We are also told that North Tonawanda lawmaker Paul Wojtaszek devoted considerable energy to the candidacy of a long-time friend from that city, and has been reluctant to publicly support Pope because the two are distant cousins, and he had wanted to avoid the appearance of impropriety. However, in light of the shift of support to Pope, Wojtaszek will likely back him if McNall, Ross, and search committee chairman Gerry Farnham all back Pope as well.
We also hear that one member of the Minority Caucus has been quietly talking with the Republican Majority to work out a deal to support Pope in exchange for a department head appointment for a long-time Niagara Falls figure whose past activities as a Democratic appointee and officeholder would have likely ruled him out. Such a move would preclude the Republicans from having to rely on Ross’ tie-breaking vote on the search committee to advance Pope—a course of action we hear Farnham is somewhat eager to follow if possible.
All of this, of course, is speculative at this time, but regardless of the outcome, expect Pope’s stock in both county government and within the Republican Party to be on the rise in the months ahead.
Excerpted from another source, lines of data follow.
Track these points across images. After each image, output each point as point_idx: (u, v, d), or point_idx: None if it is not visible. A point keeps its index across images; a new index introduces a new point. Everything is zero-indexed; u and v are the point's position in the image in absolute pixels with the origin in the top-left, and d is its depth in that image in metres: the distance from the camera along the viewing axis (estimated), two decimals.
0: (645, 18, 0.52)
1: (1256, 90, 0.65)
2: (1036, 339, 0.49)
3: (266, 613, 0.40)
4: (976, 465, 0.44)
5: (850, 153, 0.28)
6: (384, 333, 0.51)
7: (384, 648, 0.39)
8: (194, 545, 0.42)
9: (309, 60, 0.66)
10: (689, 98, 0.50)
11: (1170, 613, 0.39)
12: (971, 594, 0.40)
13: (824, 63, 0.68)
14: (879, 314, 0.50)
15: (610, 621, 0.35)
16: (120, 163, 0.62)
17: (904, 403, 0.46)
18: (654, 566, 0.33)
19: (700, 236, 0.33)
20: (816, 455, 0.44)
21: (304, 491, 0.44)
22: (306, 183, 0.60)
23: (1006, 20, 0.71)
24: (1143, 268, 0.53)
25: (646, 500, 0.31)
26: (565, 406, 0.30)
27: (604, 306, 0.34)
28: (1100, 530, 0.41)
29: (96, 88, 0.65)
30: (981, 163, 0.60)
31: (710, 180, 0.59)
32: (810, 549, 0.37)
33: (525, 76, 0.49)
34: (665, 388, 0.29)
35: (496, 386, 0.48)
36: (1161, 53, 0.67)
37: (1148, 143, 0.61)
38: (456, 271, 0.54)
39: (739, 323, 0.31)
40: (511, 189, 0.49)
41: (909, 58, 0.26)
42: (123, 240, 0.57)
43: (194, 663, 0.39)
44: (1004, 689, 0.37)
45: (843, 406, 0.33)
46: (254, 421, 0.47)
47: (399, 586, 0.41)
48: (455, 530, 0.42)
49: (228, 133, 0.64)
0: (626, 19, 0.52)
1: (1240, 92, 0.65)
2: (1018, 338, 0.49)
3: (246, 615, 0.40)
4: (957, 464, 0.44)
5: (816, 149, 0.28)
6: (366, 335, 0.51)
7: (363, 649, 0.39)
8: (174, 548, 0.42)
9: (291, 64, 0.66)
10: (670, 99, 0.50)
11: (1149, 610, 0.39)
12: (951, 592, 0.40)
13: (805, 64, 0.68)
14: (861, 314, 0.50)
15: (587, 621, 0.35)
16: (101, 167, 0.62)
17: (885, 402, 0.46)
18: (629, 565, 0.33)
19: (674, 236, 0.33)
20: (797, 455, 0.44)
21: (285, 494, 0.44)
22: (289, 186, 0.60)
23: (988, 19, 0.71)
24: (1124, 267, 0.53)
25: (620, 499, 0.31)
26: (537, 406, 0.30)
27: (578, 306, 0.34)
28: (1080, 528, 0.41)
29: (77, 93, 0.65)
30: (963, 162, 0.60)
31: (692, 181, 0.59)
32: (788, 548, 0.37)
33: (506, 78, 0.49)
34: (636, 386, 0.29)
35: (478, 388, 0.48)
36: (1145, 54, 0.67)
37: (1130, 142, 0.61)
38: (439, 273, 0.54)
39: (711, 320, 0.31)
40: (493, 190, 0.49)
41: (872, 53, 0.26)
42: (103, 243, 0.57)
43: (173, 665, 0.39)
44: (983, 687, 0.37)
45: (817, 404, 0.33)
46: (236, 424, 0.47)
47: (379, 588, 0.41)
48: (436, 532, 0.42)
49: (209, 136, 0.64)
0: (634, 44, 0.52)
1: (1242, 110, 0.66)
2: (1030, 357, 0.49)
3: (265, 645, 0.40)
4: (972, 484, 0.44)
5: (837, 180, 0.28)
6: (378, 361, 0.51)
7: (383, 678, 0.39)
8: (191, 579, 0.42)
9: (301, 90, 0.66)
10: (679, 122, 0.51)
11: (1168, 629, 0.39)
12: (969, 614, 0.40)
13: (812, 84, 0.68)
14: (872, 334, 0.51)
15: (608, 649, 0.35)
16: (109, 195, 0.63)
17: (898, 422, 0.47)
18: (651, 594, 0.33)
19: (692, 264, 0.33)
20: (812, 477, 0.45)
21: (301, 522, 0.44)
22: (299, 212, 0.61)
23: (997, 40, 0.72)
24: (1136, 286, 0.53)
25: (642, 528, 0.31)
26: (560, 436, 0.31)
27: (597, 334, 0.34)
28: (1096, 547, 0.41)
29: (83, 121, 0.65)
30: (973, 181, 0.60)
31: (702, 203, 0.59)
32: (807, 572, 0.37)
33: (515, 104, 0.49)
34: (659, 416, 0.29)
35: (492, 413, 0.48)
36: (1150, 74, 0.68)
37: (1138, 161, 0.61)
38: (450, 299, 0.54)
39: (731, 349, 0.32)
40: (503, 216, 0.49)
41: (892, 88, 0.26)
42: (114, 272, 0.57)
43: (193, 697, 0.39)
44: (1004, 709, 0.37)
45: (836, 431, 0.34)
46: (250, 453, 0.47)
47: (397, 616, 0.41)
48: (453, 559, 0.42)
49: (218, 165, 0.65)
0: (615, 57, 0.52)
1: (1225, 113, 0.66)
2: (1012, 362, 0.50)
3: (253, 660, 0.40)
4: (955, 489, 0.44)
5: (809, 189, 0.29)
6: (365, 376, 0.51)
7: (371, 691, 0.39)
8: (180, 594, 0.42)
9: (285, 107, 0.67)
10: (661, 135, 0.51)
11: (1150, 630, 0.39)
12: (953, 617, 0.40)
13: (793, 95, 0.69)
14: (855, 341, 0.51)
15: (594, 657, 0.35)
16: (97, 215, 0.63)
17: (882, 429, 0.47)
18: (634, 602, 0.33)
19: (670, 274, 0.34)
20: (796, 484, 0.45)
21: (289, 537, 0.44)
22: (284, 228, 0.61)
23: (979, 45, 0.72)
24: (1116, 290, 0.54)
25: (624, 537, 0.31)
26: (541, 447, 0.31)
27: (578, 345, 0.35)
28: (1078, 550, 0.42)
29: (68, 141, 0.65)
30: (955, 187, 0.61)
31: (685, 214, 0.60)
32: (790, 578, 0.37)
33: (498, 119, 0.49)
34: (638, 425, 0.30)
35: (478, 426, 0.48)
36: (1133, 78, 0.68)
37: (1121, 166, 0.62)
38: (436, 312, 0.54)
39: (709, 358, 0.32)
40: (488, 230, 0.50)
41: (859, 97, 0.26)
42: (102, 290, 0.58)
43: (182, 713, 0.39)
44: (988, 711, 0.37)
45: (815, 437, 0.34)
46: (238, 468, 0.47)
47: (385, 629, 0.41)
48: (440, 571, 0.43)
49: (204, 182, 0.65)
Also rumored is that the Republican Majority will likely instruct the next county manager to appoint Sam Ferraro, the highly-regarded Economic Development commissioner, as the designated acting county manager—a duty now held by Social Services Commissioner Anthony Restaino. Majority lawmakers apparently view the energetic-but-low-key Ferraro as the right man to lead government in the event of turbulence.